**TASK TO COMPLETE**
Every entry below must be transcribed word for word, and the images must be left out.

Saved data entries:
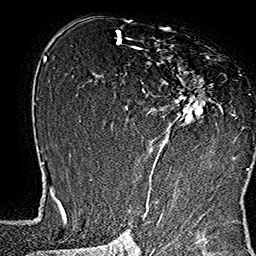
Breast MRI (dynamic contrast-enhanced), one axial slice. Slice 94 of 160 in the series (ordered by position). Cropped to one breast. Dynamic contrast-enhanced series, time point 2 of 7 at this slice position (early post-contrast). 1.5 T. TE 2.8 ms, TR 5.4 ms. 1 mm slice thickness. 256 × 256 image matrix, field of view 180 × 180 mm. Female patient.
Outlined on this slice (semi-automatic segmentation, software-assisted and operator-edited):
- enhancing-tissue mask used for the functional tumour volume (all voxels passing the contrast-enhancement thresholds inside the analysis volume; usually the tumour): bounding box [x1, y1, x2, y2] px = [133, 40, 248, 169]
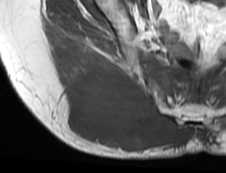
MRI of an extremity soft-tissue mass, one axial slice. MR volume resampled by the dataset authors to the PET/CT grid (not the native acquisition matrix). 3.27 mm slice thickness. 226 × 173 image matrix, field of view 221 × 169 mm. Female patient. Case-level facts recorded for this patient, not image findings: histological type: spindle cell suggestive of myxofibrosarcoma; grade: intermediate; site of the primary tumour: right buttock.
Structures marked on this image (expert contour drawn on MRI and transferred to this co-registered scan by the dataset authors):
- gross tumour volume (mass): bounding box <63,67,188,153> (left, top, right, bottom; pixels)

**RESULT BELOW**
Breast MRI (dynamic contrast-enhanced), one axial slice. Slice 94 of 160 in the series (ordered by position). Cropped to one breast. Dynamic contrast-enhanced series, time point 2 of 7 at this slice position (early post-contrast). 1.5 T. TE 2.8 ms, TR 5.4 ms. 1 mm slice thickness. 256 × 256 image matrix, field of view 180 × 180 mm. Female patient.
Outlined on this slice (semi-automatic segmentation, software-assisted and operator-edited):
- enhancing-tissue mask used for the functional tumour volume (all voxels passing the contrast-enhancement thresholds inside the analysis volume; usually the tumour): bounding box [x1, y1, x2, y2] px = [133, 40, 248, 169]
MRI of an extremity soft-tissue mass, one axial slice. MR volume resampled by the dataset authors to the PET/CT grid (not the native acquisition matrix). 3.27 mm slice thickness. 226 × 173 image matrix, field of view 221 × 169 mm. Female patient. Case-level facts recorded for this patient, not image findings: histological type: spindle cell suggestive of myxofibrosarcoma; grade: intermediate; site of the primary tumour: right buttock.
Structures marked on this image (expert contour drawn on MRI and transferred to this co-registered scan by the dataset authors):
- gross tumour volume (mass): bounding box <63,67,188,153> (left, top, right, bottom; pixels)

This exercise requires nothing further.